You seem to think that ignoring unprovenanced objects will somehow stop looting. If only you could convince the entire world to ignore finds like these … if only you could convince scholars not to write about them and journalists not to report them … if only you could convince museums to stop buying them and collectors to stop collecting them … if only you could change human nature … Wake up, Lord Renfrew. You are dreaming. As John J. Miller recently wrote in the National Review (November 25, 2002), “Demonizing collectors as a class simply increases the incentives for the good ones to turn bad and the bad ones to stay that way … Scorn for the antiquities trade may actually complicate the problems archaeologists want to address … The real answer is not simply to tolerate the market but to embrace it by permitting the direct sale of
artifacts to the public. This is apostasy to many professional archaeologists, but the benefits would be enormous. If they were allowed to sell some of what they dug up, they would have more money for the protection of existing sites and the exploration of new ones. Most looters are peasants trying to earn a little extra money; they might be just as glad to be hired as diggers at excavation sites.”
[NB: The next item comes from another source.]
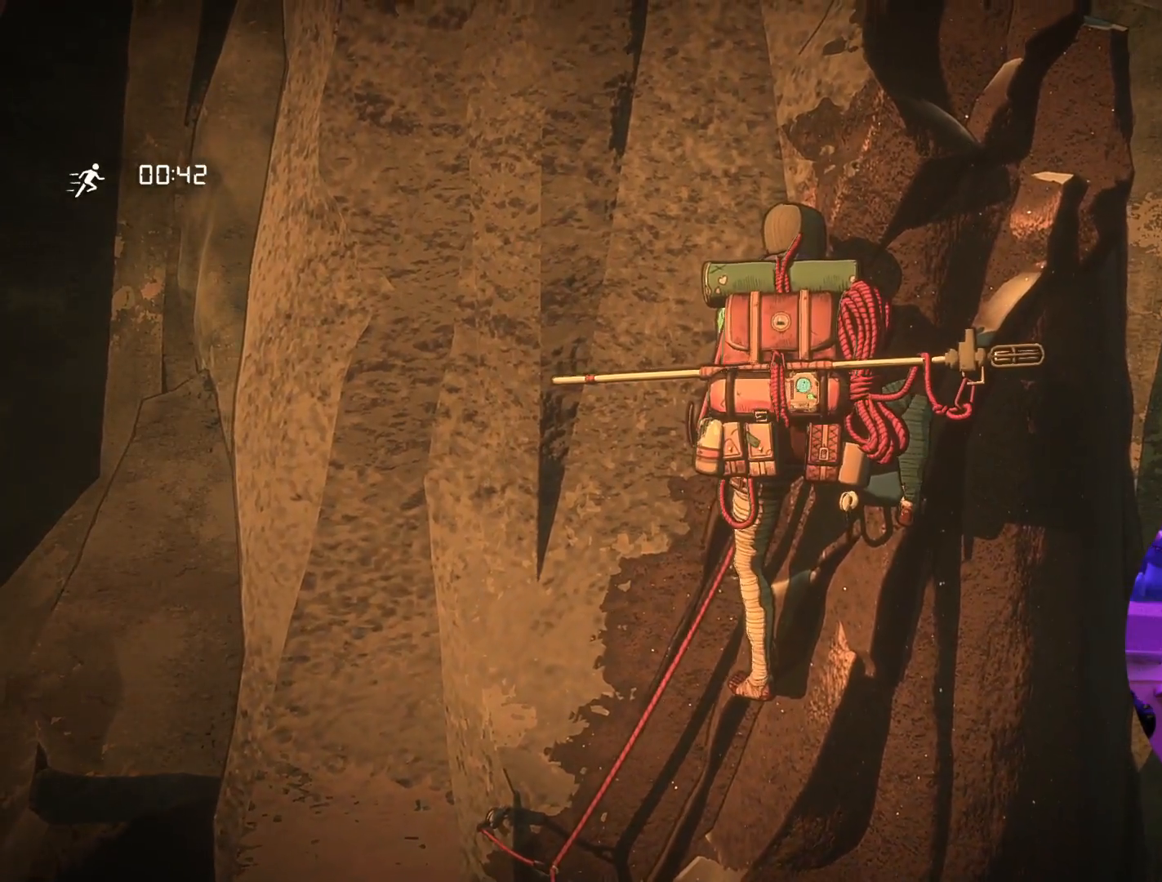
{"buttons": ["R1"], "left_stick": "up-right", "right_stick": "center", "events": [[133, "right_stick", "down-right"], [233, "right_stick", "center"], [350, "R1", "down"], [350, "left_stick", "up"], [400, "left_stick", "up-right"]]}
This admittedly is no panacea, but it is a start. It is just one idea among many that needs to be forthrightly explored and then perhaps supported by the archaeological community. So let’s talk about how, realistically, we can reduce looting and the incentive to loot, instead of calling each other names.
The long history of amateur interest in archaeology has left today’s professional archaeologists in something of a bind. Archaeology has benefited more than any other scientific field from the energy of amateurs and collectors. Yet those non-professionals who continue to collect, buy and sell artifacts confront increasingly vehement objections by some archaeologists who decry the very notion that artifacts should have a monetary value. In my view, this is an illegitimate objection.
It is certainly true that the high value of artifacts has led to the destruction of sites for profit, particularly in places with weak or corrupt governmental oversight, such as South America and Cambodia. Looting of sites is a critical, worldwide problem. But to demand a world in which objects of beauty and rarity have no monetary value is to demand a world that will never be.
Looting will never be controlled by trying to squash the market in legitimate artifacts, but it can be curbed by educating collectors and dealers, protecting sites, prosecuting looting and alleviating poverty in the Third World, where much of the looting occurs. It would be far better for professional archaeologists to ask how amateurs and collectors can help the profession, rather than to scold them for not keeping to an unreasonable standard of conduct that is contrary to the way of the world in general.
After all, professional archaeologists are themselves not free of sin. Many have been responsible for the destruction of important sites by excavating them and then failing to publish the results. Eventually their notes become mislaid and artifacts dispersed, their provenance confused. Such sites are as effectively lost as if they had been bulldozed by a pothunter.